By Giff Johnson
About 200 people evacuated their homes in the capital of the Marshall Islands on Wednesday after big waves caused ocean inundation around the low-lying atoll.
The waves combined with an otherwise unremarkable high tide on Wednesday, with more flooding feared for Thursday and Friday before the tides recede.
"The predicted tides were not particularly high, certainly not in the vicinity of the record high water levels from September of this year (that produced a series of ocean inundations in Majuro)," climate researcher Murray Ford, a senior lecturer in Geography at the University of Auckland, said Thursday.
"The tides and sea level rise component is not unusually high and not the direct cause of this flooding," it was only a "contributing factor", Dr Ford said.

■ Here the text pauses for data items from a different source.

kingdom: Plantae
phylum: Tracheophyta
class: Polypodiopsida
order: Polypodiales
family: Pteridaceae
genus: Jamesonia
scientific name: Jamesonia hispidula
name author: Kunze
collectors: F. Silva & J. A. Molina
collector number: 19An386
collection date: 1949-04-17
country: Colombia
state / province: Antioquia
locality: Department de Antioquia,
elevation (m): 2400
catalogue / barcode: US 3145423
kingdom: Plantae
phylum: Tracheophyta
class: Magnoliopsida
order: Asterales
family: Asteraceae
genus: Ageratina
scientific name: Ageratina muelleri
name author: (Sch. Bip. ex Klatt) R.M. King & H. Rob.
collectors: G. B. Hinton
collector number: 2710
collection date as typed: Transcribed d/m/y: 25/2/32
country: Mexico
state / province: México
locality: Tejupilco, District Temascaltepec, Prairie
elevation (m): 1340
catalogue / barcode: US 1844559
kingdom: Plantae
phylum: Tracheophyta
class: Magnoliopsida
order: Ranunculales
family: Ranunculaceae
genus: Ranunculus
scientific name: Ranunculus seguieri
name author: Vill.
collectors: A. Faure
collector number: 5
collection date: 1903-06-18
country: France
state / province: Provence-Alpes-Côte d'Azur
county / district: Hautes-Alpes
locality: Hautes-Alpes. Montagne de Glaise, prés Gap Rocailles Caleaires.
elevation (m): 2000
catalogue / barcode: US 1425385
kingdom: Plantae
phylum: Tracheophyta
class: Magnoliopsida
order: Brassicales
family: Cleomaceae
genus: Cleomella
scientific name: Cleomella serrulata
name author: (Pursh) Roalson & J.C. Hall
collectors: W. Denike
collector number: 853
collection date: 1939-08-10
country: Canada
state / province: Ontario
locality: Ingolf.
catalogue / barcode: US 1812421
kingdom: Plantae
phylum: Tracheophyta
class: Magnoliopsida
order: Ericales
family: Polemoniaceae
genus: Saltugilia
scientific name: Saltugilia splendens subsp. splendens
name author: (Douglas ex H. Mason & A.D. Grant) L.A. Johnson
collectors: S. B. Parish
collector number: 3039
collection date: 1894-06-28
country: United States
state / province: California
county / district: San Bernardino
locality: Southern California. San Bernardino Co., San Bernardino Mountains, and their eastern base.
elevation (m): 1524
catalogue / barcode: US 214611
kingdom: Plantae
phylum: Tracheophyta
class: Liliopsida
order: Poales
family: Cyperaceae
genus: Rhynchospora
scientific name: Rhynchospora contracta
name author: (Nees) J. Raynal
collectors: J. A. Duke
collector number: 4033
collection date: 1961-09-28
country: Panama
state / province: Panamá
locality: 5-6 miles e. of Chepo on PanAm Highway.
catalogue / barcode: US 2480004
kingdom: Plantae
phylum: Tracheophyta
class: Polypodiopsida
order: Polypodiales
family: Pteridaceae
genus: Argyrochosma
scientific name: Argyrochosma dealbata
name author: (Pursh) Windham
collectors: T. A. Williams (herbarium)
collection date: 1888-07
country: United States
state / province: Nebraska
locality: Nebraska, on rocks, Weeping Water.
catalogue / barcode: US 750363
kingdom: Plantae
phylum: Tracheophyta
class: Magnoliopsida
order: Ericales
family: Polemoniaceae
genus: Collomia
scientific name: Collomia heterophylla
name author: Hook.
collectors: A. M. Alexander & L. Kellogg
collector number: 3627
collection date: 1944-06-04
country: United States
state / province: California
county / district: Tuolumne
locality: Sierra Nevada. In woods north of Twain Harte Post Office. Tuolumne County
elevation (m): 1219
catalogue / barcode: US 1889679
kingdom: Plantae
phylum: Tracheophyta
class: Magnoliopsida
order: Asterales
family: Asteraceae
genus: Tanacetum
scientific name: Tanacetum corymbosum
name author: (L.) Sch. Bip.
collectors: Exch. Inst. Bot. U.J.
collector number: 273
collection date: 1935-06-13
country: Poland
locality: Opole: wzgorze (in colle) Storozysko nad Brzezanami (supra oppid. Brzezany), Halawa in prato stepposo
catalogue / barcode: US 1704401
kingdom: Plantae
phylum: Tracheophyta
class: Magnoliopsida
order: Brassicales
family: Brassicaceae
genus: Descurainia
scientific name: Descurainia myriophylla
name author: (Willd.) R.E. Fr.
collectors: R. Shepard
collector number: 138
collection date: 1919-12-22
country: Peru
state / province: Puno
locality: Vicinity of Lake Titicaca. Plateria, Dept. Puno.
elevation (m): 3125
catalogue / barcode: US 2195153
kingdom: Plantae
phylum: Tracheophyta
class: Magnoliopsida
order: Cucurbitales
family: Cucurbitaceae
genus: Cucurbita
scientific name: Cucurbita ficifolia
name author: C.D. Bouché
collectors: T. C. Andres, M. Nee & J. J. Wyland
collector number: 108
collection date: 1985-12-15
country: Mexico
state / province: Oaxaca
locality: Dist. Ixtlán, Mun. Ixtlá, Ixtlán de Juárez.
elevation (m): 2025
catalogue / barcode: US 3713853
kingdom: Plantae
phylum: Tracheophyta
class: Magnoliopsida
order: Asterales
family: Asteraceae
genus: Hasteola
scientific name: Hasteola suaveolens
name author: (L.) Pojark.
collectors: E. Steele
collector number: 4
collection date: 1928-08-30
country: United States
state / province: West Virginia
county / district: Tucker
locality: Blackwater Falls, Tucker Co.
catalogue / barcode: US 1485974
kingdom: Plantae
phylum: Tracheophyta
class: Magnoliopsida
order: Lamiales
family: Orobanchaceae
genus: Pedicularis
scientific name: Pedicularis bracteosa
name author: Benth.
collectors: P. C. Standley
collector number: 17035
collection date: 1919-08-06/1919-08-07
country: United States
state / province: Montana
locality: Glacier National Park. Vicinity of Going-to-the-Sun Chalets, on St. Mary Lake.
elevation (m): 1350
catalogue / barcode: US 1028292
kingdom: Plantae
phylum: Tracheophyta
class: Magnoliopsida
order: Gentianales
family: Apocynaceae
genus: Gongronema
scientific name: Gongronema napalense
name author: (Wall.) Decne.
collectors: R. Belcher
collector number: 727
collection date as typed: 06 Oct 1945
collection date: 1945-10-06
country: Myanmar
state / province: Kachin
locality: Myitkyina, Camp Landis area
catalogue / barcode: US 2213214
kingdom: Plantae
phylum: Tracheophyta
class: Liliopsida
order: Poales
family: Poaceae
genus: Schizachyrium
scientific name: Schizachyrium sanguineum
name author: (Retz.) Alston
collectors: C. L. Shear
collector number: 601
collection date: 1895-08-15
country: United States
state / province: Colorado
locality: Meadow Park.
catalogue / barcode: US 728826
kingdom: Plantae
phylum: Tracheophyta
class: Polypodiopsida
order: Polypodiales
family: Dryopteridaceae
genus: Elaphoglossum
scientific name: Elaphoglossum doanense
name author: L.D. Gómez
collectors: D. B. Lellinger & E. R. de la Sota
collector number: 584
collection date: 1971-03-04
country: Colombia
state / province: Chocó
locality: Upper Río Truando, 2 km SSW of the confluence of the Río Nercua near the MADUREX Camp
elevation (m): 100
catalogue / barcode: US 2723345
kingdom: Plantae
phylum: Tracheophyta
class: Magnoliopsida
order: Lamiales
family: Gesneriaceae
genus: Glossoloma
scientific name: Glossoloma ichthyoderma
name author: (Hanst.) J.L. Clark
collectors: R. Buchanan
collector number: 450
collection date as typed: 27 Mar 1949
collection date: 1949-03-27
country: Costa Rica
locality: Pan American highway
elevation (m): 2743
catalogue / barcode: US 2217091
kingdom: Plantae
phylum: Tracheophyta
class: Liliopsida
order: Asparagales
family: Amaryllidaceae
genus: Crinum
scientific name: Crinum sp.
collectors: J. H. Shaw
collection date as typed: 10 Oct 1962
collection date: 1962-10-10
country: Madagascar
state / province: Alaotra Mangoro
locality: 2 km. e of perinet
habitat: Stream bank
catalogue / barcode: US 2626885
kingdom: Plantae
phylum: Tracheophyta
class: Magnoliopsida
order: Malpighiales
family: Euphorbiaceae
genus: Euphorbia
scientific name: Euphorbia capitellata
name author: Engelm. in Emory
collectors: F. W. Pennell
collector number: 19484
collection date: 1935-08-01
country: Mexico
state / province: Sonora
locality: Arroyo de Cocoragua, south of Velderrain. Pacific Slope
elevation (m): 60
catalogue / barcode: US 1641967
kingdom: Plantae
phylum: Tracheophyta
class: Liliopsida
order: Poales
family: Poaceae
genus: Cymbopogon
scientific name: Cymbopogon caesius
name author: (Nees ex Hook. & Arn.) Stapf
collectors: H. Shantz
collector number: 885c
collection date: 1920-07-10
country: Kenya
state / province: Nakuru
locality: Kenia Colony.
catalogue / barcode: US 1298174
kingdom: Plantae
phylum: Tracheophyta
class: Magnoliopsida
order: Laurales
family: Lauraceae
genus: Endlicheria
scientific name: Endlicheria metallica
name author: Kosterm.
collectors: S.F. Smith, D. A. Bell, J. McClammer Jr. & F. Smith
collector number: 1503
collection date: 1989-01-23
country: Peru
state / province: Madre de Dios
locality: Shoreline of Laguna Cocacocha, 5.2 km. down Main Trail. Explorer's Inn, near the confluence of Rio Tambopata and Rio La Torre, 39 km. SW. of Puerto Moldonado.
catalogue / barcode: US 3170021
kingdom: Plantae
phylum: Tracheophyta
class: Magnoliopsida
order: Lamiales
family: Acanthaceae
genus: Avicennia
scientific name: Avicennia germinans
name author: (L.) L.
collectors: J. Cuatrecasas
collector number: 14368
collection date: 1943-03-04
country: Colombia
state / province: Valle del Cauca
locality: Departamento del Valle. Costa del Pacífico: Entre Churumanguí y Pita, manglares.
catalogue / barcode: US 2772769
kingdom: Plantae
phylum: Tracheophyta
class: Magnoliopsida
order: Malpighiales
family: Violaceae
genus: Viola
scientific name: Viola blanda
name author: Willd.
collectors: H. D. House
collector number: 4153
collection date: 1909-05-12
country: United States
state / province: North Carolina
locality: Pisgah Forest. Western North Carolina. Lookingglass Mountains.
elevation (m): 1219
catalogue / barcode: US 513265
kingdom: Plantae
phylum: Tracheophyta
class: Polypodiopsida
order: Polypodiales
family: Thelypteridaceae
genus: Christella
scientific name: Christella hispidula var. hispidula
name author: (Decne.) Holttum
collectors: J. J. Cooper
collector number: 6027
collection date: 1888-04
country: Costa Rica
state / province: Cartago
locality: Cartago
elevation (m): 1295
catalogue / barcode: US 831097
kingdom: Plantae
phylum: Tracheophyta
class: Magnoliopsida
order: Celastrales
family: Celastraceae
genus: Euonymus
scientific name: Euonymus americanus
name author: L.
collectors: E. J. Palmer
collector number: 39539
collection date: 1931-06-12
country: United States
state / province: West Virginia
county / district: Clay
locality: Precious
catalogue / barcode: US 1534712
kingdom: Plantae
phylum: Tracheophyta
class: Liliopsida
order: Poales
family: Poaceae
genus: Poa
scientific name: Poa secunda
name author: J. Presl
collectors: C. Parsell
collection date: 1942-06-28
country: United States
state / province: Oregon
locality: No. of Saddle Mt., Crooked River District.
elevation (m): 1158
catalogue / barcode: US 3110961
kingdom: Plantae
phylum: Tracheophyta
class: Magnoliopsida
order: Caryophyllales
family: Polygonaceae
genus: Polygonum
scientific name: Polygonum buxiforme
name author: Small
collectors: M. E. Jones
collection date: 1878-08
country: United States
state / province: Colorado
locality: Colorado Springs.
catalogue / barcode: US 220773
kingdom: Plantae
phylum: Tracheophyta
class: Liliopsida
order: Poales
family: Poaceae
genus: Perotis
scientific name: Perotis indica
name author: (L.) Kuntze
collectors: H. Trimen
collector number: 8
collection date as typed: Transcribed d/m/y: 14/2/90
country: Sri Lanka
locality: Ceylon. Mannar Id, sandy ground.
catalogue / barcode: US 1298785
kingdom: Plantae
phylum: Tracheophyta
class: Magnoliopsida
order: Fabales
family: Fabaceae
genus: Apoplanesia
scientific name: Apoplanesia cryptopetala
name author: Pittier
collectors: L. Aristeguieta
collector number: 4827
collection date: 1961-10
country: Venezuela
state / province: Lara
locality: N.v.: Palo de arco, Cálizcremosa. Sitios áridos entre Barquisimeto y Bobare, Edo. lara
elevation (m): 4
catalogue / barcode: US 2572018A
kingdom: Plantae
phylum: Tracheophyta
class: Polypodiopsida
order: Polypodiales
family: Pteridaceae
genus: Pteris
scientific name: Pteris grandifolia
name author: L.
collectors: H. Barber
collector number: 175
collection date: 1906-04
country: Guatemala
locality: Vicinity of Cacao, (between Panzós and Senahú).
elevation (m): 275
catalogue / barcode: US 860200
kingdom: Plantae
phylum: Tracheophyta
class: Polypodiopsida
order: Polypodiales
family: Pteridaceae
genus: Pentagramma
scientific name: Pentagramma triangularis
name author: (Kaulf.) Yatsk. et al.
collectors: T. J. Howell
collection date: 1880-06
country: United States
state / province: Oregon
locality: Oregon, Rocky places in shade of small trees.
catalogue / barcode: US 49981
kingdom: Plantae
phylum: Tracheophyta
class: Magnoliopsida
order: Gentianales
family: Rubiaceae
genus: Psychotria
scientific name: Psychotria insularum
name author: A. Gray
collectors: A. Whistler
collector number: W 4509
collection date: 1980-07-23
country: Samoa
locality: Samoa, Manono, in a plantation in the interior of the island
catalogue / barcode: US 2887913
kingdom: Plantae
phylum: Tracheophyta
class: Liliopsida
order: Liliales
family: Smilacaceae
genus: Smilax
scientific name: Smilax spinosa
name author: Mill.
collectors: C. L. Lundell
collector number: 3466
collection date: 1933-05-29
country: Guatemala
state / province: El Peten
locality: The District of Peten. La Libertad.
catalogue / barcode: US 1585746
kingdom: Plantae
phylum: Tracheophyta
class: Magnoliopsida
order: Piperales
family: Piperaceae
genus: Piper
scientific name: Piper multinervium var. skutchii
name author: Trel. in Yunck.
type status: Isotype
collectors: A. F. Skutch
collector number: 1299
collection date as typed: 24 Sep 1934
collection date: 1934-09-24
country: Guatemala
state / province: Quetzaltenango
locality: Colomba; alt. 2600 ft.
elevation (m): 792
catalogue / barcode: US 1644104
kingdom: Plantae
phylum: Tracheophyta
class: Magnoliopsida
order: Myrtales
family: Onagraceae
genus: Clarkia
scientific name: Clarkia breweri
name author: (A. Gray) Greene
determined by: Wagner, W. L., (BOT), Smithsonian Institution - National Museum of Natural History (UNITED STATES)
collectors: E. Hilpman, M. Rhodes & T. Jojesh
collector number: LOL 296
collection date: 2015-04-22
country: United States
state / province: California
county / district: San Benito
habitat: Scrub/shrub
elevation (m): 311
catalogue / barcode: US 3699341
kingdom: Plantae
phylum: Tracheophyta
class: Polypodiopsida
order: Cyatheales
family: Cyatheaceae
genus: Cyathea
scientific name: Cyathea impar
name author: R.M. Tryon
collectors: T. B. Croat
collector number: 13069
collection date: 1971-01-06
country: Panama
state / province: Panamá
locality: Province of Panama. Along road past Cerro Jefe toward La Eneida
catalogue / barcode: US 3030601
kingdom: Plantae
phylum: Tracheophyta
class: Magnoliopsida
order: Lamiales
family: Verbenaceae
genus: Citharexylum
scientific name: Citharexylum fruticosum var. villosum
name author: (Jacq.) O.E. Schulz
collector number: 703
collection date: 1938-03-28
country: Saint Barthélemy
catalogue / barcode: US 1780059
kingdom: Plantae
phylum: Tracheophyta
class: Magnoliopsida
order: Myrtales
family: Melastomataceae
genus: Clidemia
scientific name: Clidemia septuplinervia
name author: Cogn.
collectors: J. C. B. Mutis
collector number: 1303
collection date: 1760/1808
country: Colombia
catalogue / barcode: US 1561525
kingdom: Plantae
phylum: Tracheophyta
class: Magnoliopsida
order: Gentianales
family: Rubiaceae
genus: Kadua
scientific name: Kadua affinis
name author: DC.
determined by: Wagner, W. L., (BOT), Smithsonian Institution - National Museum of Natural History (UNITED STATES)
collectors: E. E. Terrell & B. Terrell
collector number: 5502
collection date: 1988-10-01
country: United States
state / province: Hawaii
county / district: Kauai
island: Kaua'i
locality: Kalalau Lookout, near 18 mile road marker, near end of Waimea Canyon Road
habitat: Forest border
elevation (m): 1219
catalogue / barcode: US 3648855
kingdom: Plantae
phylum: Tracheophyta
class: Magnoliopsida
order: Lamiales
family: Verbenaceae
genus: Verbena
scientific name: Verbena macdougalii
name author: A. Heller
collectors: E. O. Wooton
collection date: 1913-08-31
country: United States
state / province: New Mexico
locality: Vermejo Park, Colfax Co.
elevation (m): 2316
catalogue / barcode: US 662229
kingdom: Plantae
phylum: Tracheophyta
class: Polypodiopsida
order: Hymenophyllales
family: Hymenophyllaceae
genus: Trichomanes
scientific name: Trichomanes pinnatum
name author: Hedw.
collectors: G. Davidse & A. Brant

"The key driver of this current inundation appears to be a large swell which has arrived from a more northerly direction than the typical trade wind swell."
Although damage appeared modest around Majuro Atoll, people's homes and yards were flooded with ocean water, roads at the international airport were temporarily impassible during peak flooding late afternoon Wednesday, and debris ranging from rocks and sand to garbage rolled onto roads and into yards requiring extensive clean up work.
Marshall Islands Red Cross official Harry Herming said 185 Majuro residents were relocated from flooded areas to two public elementary schools, while the Church of Jesus Christ of Latter-day Saints, Salvation Army and Ahmadiyya Muslim Community all opened their doors to additional local residents needing to evacuate from areas that flooded.
The office of the government's chief secretary, which coordinates disaster responses, is scheduled to join with officials from the Red Cross and the Environmental Protection Authority to conduct a damage assessment on Friday.
Driving the flooding were ocean waves averaging nearly five meters in height.
A buoy located in the ocean near Majuro monitors waves, providing researchers a wealth of oceanographic data for nearly 10 years.
"It is looking like these are the largest waves recorded by the buoy which has been in place on and off since April 2010," Dr Ford said. Waves this week have been peaking in size at 4.82 meters (nearly 16 feet).
"This particular event would be best described as a large swell, meeting a high but not unusually high tide," Dr Ford said. "No swell and these tidal levels wouldn't have been a problem."
Historically, the king tide period for the Marshall Islands is January to March.